10. Love for discussion and communication

I often have friends asking me, "Do you have a discussion group, teacher? I'd like to join and learn." I'm not sure about other industries, but in the trading industry, communication is often an ineffective activity.

I categorize people who enjoy discussing in groups into these types:

First category: Those who have correctly predicted the direction, made the right trades, and made money in the short term, rush to show off in the group to gain a sense of recognition. However, when they suffer losses, they absolutely remain silent.

Second category: Those who have a good self-image and enjoy theorizing on paper, offering advice and opinions as if they were strategists.Category Three: Those who simply ask foolish questions without thinking.

Category Four: The idle chatterboxes.

Trading is an endeavor that requires a calm and focused approach. It necessitates in-depth learning and contemplation, continuous practice, and the refinement of one's character to be successful.

There is a book called "The Crowd: A Study of the Popular Mind." When you are part of a group, your thoughts can easily be swayed.

My personal experience was that when I first started trading, I envied others who flaunted their profit statements in the group chat, which made me more anxious about my own trades. I began to desperately seek solutions, believing and attempting everything, which ultimately led to significant losses.
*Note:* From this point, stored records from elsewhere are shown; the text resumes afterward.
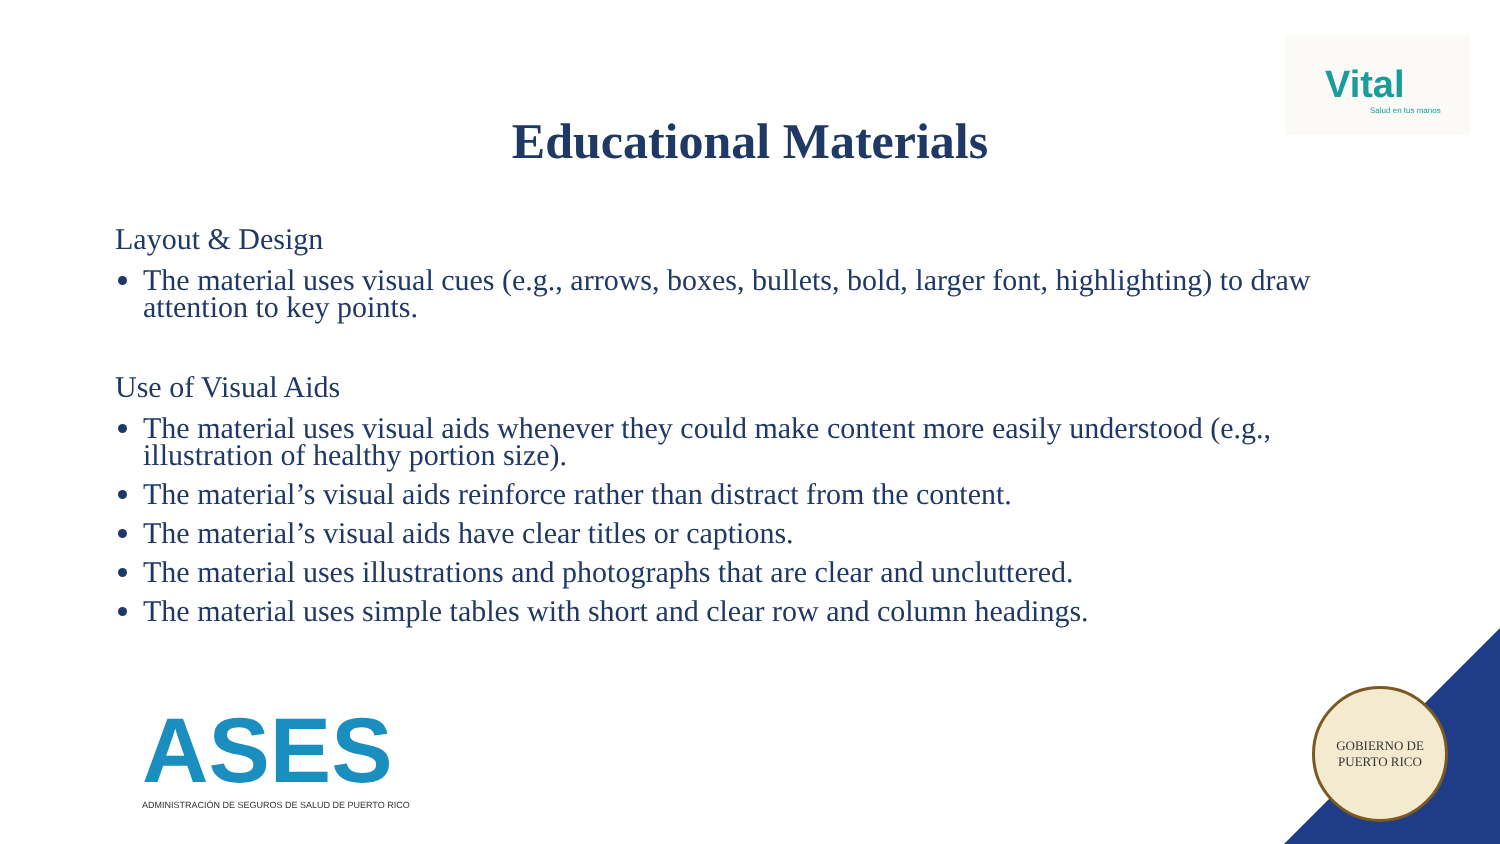Vital
Salud en tus manos
Educational Materials
Layout & Design
The material uses visual cues (e.g., arrows, boxes, bullets, bold, larger font, highlighting) to draw attention to key points.
Use of Visual Aids
The material uses visual aids whenever they could make content more easily understood (e.g., illustration of healthy portion size).
The material’s visual aids reinforce rather than distract from the content.
The material’s visual aids have clear titles or captions.
The material uses illustrations and photographs that are clear and uncluttered.
The material uses simple tables with short and clear row and column headings.
ASES
ADMINISTRACIÓN DE SEGUROS DE SALUD DE PUERTO RICO
GOBIERNO DE PUERTO RICO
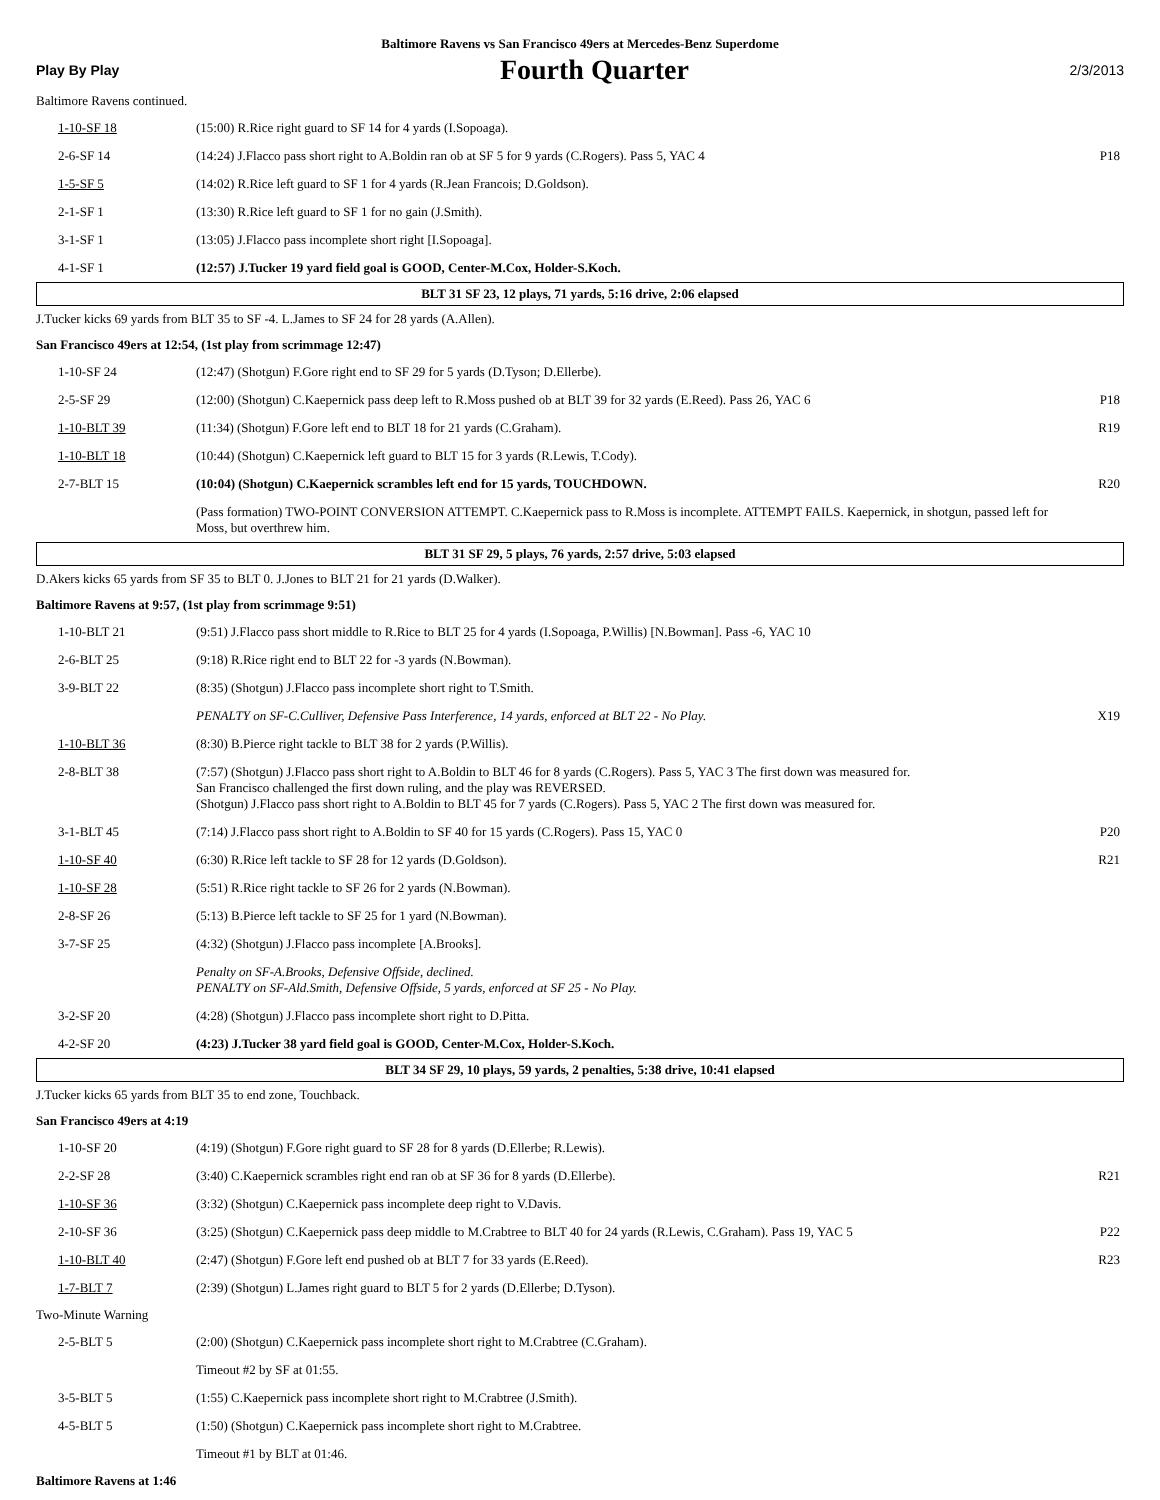Baltimore Ravens vs San Francisco 49ers at Mercedes-Benz Superdome
Play By Play Fourth Quarter 2/3/2013
Baltimore Ravens continued.
| 1-10-SF 18 | (15:00) R.Rice right guard to SF 14 for 4 yards (I.Sopoaga). | |
| 2-6-SF 14 | (14:24) J.Flacco pass short right to A.Boldin ran ob at SF 5 for 9 yards (C.Rogers). Pass 5, YAC 4 | P18 |
| 1-5-SF 5 | (14:02) R.Rice left guard to SF 1 for 4 yards (R.Jean Francois; D.Goldson). | |
| 2-1-SF 1 | (13:30) R.Rice left guard to SF 1 for no gain (J.Smith). | |
| 3-1-SF 1 | (13:05) J.Flacco pass incomplete short right [I.Sopoaga]. | |
| 4-1-SF 1 | (12:57) J.Tucker 19 yard field goal is GOOD, Center-M.Cox, Holder-S.Koch. | |
BLT 31 SF 23, 12 plays, 71 yards, 5:16 drive, 2:06 elapsed
J.Tucker kicks 69 yards from BLT 35 to SF -4. L.James to SF 24 for 28 yards (A.Allen).
San Francisco 49ers at 12:54, (1st play from scrimmage 12:47)
| 1-10-SF 24 | (12:47) (Shotgun) F.Gore right end to SF 29 for 5 yards (D.Tyson; D.Ellerbe). | |
| 2-5-SF 29 | (12:00) (Shotgun) C.Kaepernick pass deep left to R.Moss pushed ob at BLT 39 for 32 yards (E.Reed). Pass 26, YAC 6 | P18 |
| 1-10-BLT 39 | (11:34) (Shotgun) F.Gore left end to BLT 18 for 21 yards (C.Graham). | R19 |
| 1-10-BLT 18 | (10:44) (Shotgun) C.Kaepernick left guard to BLT 15 for 3 yards (R.Lewis, T.Cody). | |
| 2-7-BLT 15 | (10:04) (Shotgun) C.Kaepernick scrambles left end for 15 yards, TOUCHDOWN. | R20 |
| | (Pass formation) TWO-POINT CONVERSION ATTEMPT. C.Kaepernick pass to R.Moss is incomplete. ATTEMPT FAILS. Kaepernick, in shotgun, passed left for Moss, but overthrew him. | |
BLT 31 SF 29, 5 plays, 76 yards, 2:57 drive, 5:03 elapsed
D.Akers kicks 65 yards from SF 35 to BLT 0. J.Jones to BLT 21 for 21 yards (D.Walker).
Baltimore Ravens at 9:57, (1st play from scrimmage 9:51)
| 1-10-BLT 21 | (9:51) J.Flacco pass short middle to R.Rice to BLT 25 for 4 yards (I.Sopoaga, P.Willis) [N.Bowman]. Pass -6, YAC 10 | |
| 2-6-BLT 25 | (9:18) R.Rice right end to BLT 22 for -3 yards (N.Bowman). | |
| 3-9-BLT 22 | (8:35) (Shotgun) J.Flacco pass incomplete short right to T.Smith. | |
| | PENALTY on SF-C.Culliver, Defensive Pass Interference, 14 yards, enforced at BLT 22 - No Play. | X19 |
| 1-10-BLT 36 | (8:30) B.Pierce right tackle to BLT 38 for 2 yards (P.Willis). | |
| 2-8-BLT 38 | (7:57) (Shotgun) J.Flacco pass short right to A.Boldin to BLT 46 for 8 yards (C.Rogers). Pass 5, YAC 3 The first down was measured for. San Francisco challenged the first down ruling, and the play was REVERSED. (Shotgun) J.Flacco pass short right to A.Boldin to BLT 45 for 7 yards (C.Rogers). Pass 5, YAC 2 The first down was measured for. | |
| 3-1-BLT 45 | (7:14) J.Flacco pass short right to A.Boldin to SF 40 for 15 yards (C.Rogers). Pass 15, YAC 0 | P20 |
| 1-10-SF 40 | (6:30) R.Rice left tackle to SF 28 for 12 yards (D.Goldson). | R21 |
| 1-10-SF 28 | (5:51) R.Rice right tackle to SF 26 for 2 yards (N.Bowman). | |
| 2-8-SF 26 | (5:13) B.Pierce left tackle to SF 25 for 1 yard (N.Bowman). | |
| 3-7-SF 25 | (4:32) (Shotgun) J.Flacco pass incomplete [A.Brooks]. | |
| | Penalty on SF-A.Brooks, Defensive Offside, declined. PENALTY on SF-Ald.Smith, Defensive Offside, 5 yards, enforced at SF 25 - No Play. | |
| 3-2-SF 20 | (4:28) (Shotgun) J.Flacco pass incomplete short right to D.Pitta. | |
| 4-2-SF 20 | (4:23) J.Tucker 38 yard field goal is GOOD, Center-M.Cox, Holder-S.Koch. | |
BLT 34 SF 29, 10 plays, 59 yards, 2 penalties, 5:38 drive, 10:41 elapsed
J.Tucker kicks 65 yards from BLT 35 to end zone, Touchback.
San Francisco 49ers at 4:19
| 1-10-SF 20 | (4:19) (Shotgun) F.Gore right guard to SF 28 for 8 yards (D.Ellerbe; R.Lewis). | |
| 2-2-SF 28 | (3:40) C.Kaepernick scrambles right end ran ob at SF 36 for 8 yards (D.Ellerbe). | R21 |
| 1-10-SF 36 | (3:32) (Shotgun) C.Kaepernick pass incomplete deep right to V.Davis. | |
| 2-10-SF 36 | (3:25) (Shotgun) C.Kaepernick pass deep middle to M.Crabtree to BLT 40 for 24 yards (R.Lewis, C.Graham). Pass 19, YAC 5 | P22 |
| 1-10-BLT 40 | (2:47) (Shotgun) F.Gore left end pushed ob at BLT 7 for 33 yards (E.Reed). | R23 |
| 1-7-BLT 7 | (2:39) (Shotgun) L.James right guard to BLT 5 for 2 yards (D.Ellerbe; D.Tyson). | |
Two-Minute Warning
| 2-5-BLT 5 | (2:00) (Shotgun) C.Kaepernick pass incomplete short right to M.Crabtree (C.Graham). | |
| | Timeout #2 by SF at 01:55. | |
| 3-5-BLT 5 | (1:55) C.Kaepernick pass incomplete short right to M.Crabtree (J.Smith). | |
| 4-5-BLT 5 | (1:50) (Shotgun) C.Kaepernick pass incomplete short right to M.Crabtree. | |
| | Timeout #1 by BLT at 01:46. | |
Baltimore Ravens at 1:46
There were also times when I discussed market trends with others. I originally had a bullish outlook, but when someone in the group convincingly argued for a bearish day, I started to doubt myself and abandoned my trading plan. The market then took a strong bullish turn, and instead of making a substantial profit, I ended up losing a lot because I listened to the group's opinions.

So, I proactively left the discussion groups, and my mind became much clearer. It was then that I began to think, train, summarize, and revise in peace, listening only to the voice within my own head.

What I have shared here can serve as a reference for everyone. These ten trading conditions that lead to losses should also be taken seriously and corrected as soon as possible.